◆ Study material:
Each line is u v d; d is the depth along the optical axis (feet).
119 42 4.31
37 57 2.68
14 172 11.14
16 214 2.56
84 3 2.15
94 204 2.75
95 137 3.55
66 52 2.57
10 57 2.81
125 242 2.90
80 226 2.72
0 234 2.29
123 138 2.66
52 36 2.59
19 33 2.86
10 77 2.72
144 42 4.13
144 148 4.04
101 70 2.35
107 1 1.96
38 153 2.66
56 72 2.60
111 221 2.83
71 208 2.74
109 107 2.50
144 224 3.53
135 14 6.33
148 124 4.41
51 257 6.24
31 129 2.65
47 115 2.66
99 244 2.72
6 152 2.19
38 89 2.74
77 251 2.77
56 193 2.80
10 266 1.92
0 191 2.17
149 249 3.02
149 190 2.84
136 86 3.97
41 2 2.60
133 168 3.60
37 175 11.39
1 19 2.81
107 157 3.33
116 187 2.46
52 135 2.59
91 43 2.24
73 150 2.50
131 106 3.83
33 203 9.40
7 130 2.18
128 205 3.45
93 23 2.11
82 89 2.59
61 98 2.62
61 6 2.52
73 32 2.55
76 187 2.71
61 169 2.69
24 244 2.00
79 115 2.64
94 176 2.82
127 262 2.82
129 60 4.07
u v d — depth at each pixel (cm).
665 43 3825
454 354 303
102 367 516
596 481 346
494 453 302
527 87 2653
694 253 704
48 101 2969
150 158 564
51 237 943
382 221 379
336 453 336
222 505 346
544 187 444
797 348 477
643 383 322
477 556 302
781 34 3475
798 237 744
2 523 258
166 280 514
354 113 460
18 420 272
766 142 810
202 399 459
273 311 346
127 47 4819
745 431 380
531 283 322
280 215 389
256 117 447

◆ What needs to be done:
Start at the top line of the records and retype them all exactly.

◆ Exercise answer:
Each line is u v d; d is the depth along the optical axis (feet).
119 42 4.31
37 57 2.68
14 172 11.14
16 214 2.56
84 3 2.15
94 204 2.75
95 137 3.55
66 52 2.57
10 57 2.81
125 242 2.90
80 226 2.72
0 234 2.29
123 138 2.66
52 36 2.59
19 33 2.86
10 77 2.72
144 42 4.13
144 148 4.04
101 70 2.35
107 1 1.96
38 153 2.66
56 72 2.60
111 221 2.83
71 208 2.74
109 107 2.50
144 224 3.53
135 14 6.33
148 124 4.41
51 257 6.24
31 129 2.65
47 115 2.66
99 244 2.72
6 152 2.19
38 89 2.74
77 251 2.77
56 193 2.80
10 266 1.92
0 191 2.17
149 249 3.02
149 190 2.84
136 86 3.97
41 2 2.60
133 168 3.60
37 175 11.39
1 19 2.81
107 157 3.33
116 187 2.46
52 135 2.59
91 43 2.24
73 150 2.50
131 106 3.83
33 203 9.40
7 130 2.18
128 205 3.45
93 23 2.11
82 89 2.59
61 98 2.62
61 6 2.52
73 32 2.55
76 187 2.71
61 169 2.69
24 244 2.00
79 115 2.64
94 176 2.82
127 262 2.82
129 60 4.07
u v d — depth at each pixel (cm).
665 43 3825
454 354 303
102 367 516
596 481 346
494 453 302
527 87 2653
694 253 704
48 101 2969
150 158 564
51 237 943
382 221 379
336 453 336
222 505 346
544 187 444
797 348 477
643 383 322
477 556 302
781 34 3475
798 237 744
2 523 258
166 280 514
354 113 460
18 420 272
766 142 810
202 399 459
273 311 346
127 47 4819
745 431 380
531 283 322
280 215 389
256 117 447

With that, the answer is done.